Dix années après le retentissant Timbuktu, Abderrahmane Sissako quitte l’Afrique et suit les pas d’une jeune femme libre qui préfère l’exil à une vie qu’elle n’a pas choisie. Black Tea nous emmène en Chine pour parler d’amour, d’identité et de mondialisation
Quelle surprise de retrouver la délicatesse et la subtilité de l’écriture du réalisateur mauritanien dans cette histoire d’amour se déroulant au cœur de la ville de Canton. Le jour de son mariage, Aya, une jeune Ivoirienne, dit non à son futur époux infidèle, refusant ainsi une vie toute tracée où elle ne trouve pas sa place. La jeune femme veut être la seule à décider de sa destinée. On la retrouve en Chine où elle travaille dans la boutique de Cai, un quadragénaire chinois qui fait de l’import-export de thé. L’art de choisir, de comprendre et de servir le thé est délicat, presque sensuel. Au fil des jours, Cai transmet à Aya toutes les nuances et les subtilités de cet apprentissage. Peu à peu, un lien intime se tisse entre eux, puissant et délicat, à l’image des préparations dont ils décodent les saveurs. Mais si les mondes se rencontrent, peuvent-ils réellement coexister ?

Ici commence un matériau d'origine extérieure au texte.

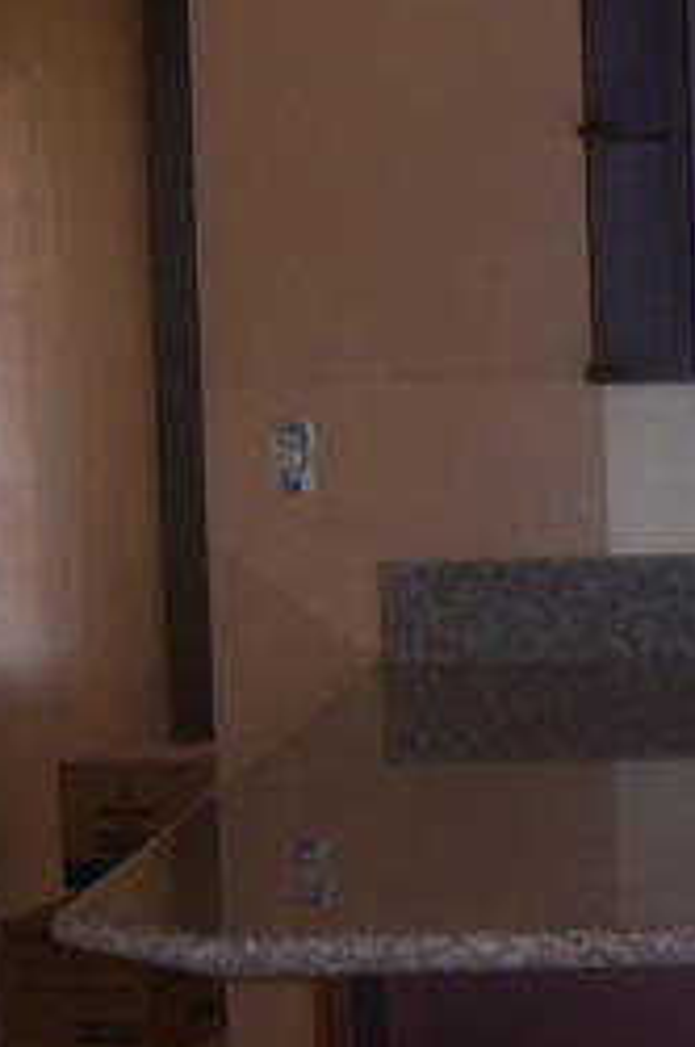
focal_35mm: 120
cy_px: 574
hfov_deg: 10.7
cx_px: 1248
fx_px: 3484
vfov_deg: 17.1
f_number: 2.8
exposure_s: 1/60
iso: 100
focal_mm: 7.5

Filmé essentiellement de nuit, le quartier où nait l’amour entre Aya et Cai ressemble à un huis clos baigné de lumière tamisée. Le cinéaste emmène ses personnages dans quelques lieux choisis (la boutique de thé, un restaurant luxueux ou le salon de coiffure africain oles clients partagent confidences, anecdotes et mal du pays) qu’il sublime grâce à la photographie d’Aymeric Pilarski et à plusieurs morceaux de musique capverdienne (on comprendra pourquoi un peu plus tard). Sissako semble ainsi concentrer son histoire dans une bulle intemporelle et romantique, loin du fracas de la grande métropole chinoise. Bien sûr, les failles apparaissent, le passé des deux amants ressurgit et les contraint à faire des choix. Loin de ses fables poétiques et politiques, le cinéaste invente un conte romanesque, avec ses joies, ses tourments et ses impasses. En racontant l’histoire d’amour entre une émigrée ivoirienne et un Cantonnais, il propose une autre façon de regarder les mutations provoquées par la mondialisation. Black Tea est un film doux et délicat, qui se savoure lentement, comme un délicieux thé parfumé.